### WHAT THE TASK ASKS
In the records below, find every line that contains "Xbox" and list it.

[Collected data]
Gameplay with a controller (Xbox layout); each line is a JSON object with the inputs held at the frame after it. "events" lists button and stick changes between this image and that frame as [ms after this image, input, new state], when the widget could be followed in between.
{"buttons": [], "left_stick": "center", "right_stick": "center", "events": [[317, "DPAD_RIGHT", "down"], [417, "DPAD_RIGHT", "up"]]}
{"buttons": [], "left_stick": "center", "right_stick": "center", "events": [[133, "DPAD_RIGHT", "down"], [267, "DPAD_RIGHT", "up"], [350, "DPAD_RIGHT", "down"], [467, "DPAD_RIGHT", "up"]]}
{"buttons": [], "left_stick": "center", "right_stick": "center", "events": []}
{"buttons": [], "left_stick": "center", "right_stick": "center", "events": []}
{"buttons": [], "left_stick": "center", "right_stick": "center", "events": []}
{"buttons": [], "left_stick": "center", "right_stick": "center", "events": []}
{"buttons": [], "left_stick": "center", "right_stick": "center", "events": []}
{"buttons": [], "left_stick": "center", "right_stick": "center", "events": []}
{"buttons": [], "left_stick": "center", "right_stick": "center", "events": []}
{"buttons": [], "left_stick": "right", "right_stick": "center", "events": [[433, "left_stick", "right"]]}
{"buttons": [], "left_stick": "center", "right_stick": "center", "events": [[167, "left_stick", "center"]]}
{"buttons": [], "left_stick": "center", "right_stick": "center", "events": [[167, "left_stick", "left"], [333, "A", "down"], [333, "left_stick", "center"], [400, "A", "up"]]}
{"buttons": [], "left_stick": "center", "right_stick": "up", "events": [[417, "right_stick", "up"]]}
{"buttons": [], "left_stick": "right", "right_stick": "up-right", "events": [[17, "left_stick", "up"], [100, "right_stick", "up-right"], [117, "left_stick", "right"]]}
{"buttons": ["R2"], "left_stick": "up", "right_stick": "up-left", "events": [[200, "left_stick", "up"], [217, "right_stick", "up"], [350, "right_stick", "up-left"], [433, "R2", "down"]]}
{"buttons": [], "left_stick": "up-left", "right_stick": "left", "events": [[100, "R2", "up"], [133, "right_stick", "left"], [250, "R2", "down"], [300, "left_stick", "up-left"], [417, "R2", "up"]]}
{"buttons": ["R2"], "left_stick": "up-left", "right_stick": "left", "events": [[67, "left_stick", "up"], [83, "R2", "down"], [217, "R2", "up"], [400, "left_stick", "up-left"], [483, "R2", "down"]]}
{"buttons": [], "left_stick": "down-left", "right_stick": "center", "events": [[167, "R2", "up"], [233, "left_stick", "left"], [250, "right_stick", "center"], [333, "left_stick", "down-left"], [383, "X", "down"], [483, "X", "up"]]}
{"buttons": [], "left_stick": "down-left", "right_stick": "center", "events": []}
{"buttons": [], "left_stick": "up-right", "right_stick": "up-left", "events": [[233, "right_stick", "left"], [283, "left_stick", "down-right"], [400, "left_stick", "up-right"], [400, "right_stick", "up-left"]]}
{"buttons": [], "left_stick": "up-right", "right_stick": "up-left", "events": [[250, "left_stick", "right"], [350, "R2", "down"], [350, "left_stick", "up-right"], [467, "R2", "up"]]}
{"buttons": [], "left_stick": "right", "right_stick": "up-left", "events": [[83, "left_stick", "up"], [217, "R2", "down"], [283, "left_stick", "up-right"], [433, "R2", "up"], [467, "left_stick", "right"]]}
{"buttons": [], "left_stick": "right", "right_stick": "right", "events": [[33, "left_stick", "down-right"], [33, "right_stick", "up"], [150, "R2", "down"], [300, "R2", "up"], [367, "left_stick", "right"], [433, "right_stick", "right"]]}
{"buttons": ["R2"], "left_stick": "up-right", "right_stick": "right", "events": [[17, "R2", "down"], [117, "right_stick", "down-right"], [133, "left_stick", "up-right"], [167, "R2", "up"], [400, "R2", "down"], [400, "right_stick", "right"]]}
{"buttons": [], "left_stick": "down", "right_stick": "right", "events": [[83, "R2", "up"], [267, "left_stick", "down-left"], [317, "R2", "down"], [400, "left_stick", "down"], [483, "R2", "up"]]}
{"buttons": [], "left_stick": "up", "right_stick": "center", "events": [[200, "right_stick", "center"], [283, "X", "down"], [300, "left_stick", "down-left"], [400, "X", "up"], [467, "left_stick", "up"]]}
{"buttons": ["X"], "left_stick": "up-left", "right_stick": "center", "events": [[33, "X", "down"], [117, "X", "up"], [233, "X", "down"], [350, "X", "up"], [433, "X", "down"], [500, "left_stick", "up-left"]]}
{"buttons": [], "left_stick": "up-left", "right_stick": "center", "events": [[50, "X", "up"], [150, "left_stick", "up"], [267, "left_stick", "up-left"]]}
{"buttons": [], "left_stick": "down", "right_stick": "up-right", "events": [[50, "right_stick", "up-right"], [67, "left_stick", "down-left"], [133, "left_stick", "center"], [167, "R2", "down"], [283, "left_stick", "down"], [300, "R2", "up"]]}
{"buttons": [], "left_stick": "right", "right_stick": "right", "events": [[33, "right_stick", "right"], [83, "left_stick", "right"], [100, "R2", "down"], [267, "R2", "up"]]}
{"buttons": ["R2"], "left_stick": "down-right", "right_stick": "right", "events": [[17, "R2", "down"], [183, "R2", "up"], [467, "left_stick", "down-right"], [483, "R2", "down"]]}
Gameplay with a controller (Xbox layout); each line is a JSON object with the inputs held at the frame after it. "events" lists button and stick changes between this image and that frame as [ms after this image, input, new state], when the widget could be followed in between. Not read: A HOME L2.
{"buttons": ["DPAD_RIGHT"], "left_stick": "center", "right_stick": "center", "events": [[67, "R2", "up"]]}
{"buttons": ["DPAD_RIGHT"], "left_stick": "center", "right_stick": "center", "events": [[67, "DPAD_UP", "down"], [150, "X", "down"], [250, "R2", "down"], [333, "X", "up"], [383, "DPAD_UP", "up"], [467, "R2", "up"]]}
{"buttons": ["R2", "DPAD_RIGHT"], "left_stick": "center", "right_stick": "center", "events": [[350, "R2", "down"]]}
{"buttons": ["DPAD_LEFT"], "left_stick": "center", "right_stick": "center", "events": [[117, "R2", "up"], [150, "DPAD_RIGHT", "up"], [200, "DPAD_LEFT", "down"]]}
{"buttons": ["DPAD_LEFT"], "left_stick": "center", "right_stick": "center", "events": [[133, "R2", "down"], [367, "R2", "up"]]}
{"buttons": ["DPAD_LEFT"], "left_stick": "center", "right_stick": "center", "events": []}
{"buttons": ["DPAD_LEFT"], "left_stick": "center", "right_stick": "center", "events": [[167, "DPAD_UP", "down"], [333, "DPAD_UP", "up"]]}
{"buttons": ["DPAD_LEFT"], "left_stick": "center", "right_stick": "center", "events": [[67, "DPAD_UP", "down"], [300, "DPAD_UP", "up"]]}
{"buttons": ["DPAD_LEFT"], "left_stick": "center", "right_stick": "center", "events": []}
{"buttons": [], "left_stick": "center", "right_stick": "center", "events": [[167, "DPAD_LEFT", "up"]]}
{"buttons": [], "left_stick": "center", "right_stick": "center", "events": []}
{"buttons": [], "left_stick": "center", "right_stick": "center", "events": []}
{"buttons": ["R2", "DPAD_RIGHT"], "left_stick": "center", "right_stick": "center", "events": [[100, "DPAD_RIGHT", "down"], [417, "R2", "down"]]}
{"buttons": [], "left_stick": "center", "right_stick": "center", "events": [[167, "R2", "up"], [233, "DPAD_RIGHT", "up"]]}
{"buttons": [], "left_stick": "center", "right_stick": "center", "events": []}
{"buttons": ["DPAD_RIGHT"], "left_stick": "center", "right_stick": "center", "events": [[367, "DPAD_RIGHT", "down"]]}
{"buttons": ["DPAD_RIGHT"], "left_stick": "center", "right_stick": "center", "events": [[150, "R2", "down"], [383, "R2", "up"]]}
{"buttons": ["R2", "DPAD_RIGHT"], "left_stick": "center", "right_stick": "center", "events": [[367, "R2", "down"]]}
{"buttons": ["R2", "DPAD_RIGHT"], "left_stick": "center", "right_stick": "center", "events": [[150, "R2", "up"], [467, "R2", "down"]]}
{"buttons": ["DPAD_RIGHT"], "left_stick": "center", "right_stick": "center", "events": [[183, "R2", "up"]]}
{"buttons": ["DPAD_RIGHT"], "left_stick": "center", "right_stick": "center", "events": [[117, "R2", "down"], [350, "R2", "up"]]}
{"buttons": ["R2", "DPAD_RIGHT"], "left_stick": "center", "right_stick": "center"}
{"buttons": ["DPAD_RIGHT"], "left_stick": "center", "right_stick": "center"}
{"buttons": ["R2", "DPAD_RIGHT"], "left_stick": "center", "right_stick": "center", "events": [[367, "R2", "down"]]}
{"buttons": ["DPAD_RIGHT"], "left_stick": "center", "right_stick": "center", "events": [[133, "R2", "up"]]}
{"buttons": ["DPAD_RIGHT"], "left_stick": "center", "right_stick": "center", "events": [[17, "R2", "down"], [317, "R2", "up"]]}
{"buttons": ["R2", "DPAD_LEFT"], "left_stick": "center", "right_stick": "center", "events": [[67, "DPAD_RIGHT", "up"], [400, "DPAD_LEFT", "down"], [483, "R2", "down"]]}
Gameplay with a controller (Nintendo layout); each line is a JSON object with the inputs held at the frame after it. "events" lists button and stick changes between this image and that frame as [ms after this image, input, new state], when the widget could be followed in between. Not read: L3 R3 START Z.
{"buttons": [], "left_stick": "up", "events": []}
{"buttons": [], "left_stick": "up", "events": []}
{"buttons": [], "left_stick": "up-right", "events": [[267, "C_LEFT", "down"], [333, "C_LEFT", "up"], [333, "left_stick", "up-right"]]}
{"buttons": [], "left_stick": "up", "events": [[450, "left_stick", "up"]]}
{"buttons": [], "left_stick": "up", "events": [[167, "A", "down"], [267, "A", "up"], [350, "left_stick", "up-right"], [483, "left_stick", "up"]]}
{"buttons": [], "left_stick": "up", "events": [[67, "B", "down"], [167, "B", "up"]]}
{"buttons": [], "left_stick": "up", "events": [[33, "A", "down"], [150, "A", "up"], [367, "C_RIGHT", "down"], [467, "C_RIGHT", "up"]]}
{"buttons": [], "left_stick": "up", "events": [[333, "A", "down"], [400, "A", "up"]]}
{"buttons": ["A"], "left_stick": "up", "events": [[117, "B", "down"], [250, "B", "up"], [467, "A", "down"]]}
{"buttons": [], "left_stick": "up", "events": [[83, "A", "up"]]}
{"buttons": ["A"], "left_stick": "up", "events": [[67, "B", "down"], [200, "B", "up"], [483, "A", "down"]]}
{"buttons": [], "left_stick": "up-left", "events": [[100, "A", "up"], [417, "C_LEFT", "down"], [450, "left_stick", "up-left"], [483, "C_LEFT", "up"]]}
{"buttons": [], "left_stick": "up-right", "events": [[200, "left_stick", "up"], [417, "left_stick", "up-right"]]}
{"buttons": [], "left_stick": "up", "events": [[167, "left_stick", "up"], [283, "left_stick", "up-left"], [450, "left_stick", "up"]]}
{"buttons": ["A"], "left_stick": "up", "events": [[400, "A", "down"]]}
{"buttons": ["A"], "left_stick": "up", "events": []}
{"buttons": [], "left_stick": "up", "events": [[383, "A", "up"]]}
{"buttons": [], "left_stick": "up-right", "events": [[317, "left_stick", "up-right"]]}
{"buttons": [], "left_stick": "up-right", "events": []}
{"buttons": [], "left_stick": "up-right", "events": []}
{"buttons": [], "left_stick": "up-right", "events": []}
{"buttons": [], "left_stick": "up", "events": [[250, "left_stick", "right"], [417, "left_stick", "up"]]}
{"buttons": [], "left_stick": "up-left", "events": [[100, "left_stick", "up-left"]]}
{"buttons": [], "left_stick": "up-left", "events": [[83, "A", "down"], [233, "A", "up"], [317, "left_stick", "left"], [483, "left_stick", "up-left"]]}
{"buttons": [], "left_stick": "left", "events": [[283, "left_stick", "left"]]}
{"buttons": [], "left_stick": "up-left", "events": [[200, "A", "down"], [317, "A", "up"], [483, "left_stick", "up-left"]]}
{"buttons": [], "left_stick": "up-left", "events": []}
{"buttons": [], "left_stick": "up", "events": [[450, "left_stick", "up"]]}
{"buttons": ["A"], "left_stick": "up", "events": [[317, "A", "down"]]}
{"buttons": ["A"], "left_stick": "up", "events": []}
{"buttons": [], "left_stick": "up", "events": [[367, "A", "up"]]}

### WRITTEN RESPONSE
Gameplay with a controller (Xbox layout); each line is a JSON object with the inputs held at the frame after it. "events" lists button and stick changes between this image and that frame as [ms after this image, input, new state], when the widget could be followed in between.
Gameplay with a controller (Xbox layout); each line is a JSON object with the inputs held at the frame after it. "events" lists button and stick changes between this image and that frame as [ms after this image, input, new state], when the widget could be followed in between. Not read: A HOME L2.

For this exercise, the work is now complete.